05.06.26
Workshops zum UNESCO-Jahresmotto „Gemeinsam für Frieden und Verständigung“
Wie können Frieden, Demokratie und Verständigung künstlerisch sichtbar gemacht werden? Mit dieser Frage haben sich Schülerinnen und Schüler der Bremer und Bremerhavener UNESCO-Projektschulen im Rahmen der Welterbetagung 2026 beschäftigt. In kreativen Workshops entwickelten sie Handlungsprodukte zum bundesweiten UNESCO-Jahresmotto „Gemeinsam für Frieden und Verständigung“ und setzten sich dabei intensiv mit dem Bremer Welterbe Rathaus und Roland auseinander.
Die Ergebnisse wurden im Rahmen der Bremer Welterbetage im Rathaus präsentiert. Entstanden sind ein Comic, ein großformatiges Wandbild sowie ein Musikvideo.

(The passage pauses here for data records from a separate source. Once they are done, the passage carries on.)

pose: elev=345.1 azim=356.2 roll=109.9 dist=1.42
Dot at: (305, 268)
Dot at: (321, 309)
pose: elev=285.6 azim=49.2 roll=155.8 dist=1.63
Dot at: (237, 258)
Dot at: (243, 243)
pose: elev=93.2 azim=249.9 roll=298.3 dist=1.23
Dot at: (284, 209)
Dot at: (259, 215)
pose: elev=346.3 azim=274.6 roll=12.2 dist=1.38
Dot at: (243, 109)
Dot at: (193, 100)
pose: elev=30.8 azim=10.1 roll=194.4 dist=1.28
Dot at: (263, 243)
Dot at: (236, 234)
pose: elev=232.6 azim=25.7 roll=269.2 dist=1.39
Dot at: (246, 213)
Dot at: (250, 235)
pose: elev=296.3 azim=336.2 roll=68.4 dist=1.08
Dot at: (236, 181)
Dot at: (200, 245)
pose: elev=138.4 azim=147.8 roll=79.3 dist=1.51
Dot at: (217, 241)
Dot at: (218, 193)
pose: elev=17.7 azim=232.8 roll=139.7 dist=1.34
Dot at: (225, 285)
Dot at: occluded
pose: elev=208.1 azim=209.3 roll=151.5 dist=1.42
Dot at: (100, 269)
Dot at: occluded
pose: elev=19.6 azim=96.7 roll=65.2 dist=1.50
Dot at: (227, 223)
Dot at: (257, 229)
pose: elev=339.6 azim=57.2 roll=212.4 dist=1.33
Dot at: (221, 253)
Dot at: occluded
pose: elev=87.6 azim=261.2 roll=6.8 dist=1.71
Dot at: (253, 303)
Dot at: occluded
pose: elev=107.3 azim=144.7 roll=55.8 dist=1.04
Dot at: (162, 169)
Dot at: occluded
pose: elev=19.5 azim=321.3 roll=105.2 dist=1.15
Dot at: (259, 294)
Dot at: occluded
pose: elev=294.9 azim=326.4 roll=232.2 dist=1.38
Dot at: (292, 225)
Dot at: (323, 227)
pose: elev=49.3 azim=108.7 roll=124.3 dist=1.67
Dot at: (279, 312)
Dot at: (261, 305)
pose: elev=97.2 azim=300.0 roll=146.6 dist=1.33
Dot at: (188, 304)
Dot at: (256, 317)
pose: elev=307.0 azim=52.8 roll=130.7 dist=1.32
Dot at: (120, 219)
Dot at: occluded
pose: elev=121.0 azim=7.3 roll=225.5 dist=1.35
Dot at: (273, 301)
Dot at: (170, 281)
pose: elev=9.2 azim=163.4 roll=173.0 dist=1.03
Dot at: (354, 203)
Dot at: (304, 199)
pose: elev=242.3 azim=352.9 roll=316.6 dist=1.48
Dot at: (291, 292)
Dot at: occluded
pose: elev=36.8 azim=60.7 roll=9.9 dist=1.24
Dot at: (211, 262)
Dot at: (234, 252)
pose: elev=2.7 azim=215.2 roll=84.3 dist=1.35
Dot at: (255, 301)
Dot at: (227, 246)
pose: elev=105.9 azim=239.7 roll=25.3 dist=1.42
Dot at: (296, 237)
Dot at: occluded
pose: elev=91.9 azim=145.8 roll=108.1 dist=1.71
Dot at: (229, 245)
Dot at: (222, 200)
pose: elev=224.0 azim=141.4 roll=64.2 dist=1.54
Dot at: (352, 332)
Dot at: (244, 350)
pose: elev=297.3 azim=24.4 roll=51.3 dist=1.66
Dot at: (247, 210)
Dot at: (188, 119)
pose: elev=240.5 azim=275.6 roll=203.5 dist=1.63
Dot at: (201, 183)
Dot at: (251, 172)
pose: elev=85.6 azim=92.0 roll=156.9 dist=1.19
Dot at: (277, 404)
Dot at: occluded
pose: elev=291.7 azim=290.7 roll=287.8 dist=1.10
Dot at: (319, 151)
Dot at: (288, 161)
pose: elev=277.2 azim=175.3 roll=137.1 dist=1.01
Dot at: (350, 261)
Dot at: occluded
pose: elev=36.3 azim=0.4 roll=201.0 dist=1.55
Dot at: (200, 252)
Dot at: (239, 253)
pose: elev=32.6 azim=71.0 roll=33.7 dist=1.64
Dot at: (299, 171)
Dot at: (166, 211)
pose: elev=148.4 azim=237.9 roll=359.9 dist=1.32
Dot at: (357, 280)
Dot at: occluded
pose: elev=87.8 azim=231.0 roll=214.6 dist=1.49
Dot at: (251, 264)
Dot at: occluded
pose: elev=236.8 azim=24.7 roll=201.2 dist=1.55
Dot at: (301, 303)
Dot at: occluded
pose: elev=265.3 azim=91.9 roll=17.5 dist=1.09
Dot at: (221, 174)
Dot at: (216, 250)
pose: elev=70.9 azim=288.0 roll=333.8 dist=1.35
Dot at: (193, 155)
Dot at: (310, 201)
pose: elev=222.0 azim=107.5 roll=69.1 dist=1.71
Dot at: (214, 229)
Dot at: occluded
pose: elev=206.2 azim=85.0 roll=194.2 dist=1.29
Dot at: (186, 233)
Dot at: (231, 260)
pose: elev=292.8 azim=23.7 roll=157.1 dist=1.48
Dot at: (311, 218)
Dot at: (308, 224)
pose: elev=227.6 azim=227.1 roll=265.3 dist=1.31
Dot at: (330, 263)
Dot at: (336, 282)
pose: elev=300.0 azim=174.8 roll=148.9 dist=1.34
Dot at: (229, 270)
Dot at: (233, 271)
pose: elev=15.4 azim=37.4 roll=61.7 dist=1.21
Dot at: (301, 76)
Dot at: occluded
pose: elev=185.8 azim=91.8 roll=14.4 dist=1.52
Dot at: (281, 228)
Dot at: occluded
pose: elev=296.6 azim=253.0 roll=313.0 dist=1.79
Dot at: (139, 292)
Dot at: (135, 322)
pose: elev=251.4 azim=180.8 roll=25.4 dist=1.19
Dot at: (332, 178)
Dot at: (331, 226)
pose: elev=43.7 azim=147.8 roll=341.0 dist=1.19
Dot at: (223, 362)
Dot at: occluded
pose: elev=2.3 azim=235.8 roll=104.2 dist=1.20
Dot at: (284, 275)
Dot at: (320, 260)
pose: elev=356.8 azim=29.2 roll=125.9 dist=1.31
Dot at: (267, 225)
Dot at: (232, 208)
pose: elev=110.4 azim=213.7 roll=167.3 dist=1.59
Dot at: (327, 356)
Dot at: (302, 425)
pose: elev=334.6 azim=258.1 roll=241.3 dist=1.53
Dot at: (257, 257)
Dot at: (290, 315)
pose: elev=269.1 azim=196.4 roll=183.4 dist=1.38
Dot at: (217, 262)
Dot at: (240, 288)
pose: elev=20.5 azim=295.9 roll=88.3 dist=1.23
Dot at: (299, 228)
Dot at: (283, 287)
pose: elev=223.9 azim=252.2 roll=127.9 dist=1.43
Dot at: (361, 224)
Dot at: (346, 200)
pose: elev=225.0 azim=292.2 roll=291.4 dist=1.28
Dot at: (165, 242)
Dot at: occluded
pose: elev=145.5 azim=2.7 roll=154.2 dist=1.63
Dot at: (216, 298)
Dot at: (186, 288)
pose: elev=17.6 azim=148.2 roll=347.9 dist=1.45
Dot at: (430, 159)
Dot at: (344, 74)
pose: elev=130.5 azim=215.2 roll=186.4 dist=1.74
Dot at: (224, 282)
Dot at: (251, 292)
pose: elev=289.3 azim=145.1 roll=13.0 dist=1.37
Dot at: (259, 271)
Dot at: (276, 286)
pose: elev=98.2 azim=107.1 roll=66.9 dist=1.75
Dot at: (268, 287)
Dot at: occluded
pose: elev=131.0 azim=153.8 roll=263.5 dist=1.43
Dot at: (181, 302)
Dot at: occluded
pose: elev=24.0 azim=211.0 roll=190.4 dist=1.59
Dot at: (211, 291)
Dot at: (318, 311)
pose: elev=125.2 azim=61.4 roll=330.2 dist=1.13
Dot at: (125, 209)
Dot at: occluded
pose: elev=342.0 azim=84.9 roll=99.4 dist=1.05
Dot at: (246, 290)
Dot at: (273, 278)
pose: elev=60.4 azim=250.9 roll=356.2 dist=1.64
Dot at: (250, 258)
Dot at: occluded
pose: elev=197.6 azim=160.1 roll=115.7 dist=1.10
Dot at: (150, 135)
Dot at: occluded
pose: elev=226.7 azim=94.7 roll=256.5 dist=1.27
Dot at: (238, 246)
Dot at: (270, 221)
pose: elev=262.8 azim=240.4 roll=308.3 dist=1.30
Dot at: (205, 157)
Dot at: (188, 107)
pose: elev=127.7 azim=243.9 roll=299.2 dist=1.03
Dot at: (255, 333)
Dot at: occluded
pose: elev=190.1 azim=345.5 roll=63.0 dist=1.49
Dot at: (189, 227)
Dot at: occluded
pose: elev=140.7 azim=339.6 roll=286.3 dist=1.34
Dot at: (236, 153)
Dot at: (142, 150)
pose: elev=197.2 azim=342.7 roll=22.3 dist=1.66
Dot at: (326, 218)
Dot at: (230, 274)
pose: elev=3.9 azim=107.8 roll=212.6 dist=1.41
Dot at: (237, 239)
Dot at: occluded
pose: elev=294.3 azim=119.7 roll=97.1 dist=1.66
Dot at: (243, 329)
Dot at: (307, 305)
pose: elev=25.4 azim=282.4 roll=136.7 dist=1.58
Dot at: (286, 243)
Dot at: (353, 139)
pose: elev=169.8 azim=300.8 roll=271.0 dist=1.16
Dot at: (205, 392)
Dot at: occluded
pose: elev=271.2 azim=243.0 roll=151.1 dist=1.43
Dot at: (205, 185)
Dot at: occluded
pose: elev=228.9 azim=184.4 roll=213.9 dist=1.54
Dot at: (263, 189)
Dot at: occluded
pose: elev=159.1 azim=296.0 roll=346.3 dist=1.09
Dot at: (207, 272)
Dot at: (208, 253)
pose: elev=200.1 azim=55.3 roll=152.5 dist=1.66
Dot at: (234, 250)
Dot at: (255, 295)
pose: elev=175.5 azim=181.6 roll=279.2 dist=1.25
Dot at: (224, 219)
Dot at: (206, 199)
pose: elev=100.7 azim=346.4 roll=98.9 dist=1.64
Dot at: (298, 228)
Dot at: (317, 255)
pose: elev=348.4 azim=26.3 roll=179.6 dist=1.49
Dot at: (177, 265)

Stephan Rademacher, Leiter des Landesinstituts für Schule (LIS), würdigte die Arbeiten der Jugendlichen: „Das Bremer Welterbe hat Euch inspiriert. Gemeinsam außerhalb der Schule und des Schulalltags neue Erfahrungen machen, Geschichte in einem einzigartigen Denkmal erleben – das kann der normale Stundenplan nicht bieten.“
Auch die Teilnehmenden selbst betonten die besondere Bedeutung des Projekts. Das gemeinsame Lernen, das Ausprobieren neuer künstlerischer Techniken und Ausdrucksformen sowie die Arbeit an einem gemeinsamen Ziel hätten sie motiviert, hochwertige und vorzeigbare Ergebnisse zu schaffen.
Im Workshop „Comics zeichnen“ entwickelten die Jugendlichen eine dystopische Geschichte. Sie setzen sich darin mit der Frage auseinander, wie bedrohlich eine Gesellschaft wird, wenn Demokratie ausgehöhlt, Freiheit eingeschränkt und Entscheidungen nicht mehr selbstbestimmt getroffen werden können. Symbolisch wird dies durch ein Parlament dargestellt, in dem nur noch ein vorgegebener Weg nach oben führt, während alternative Wege ins Leere laufen. Die Schülerinnen und Schüler übersetzten diese Gedanken in eindrucksvolle Bilder und Szenarien.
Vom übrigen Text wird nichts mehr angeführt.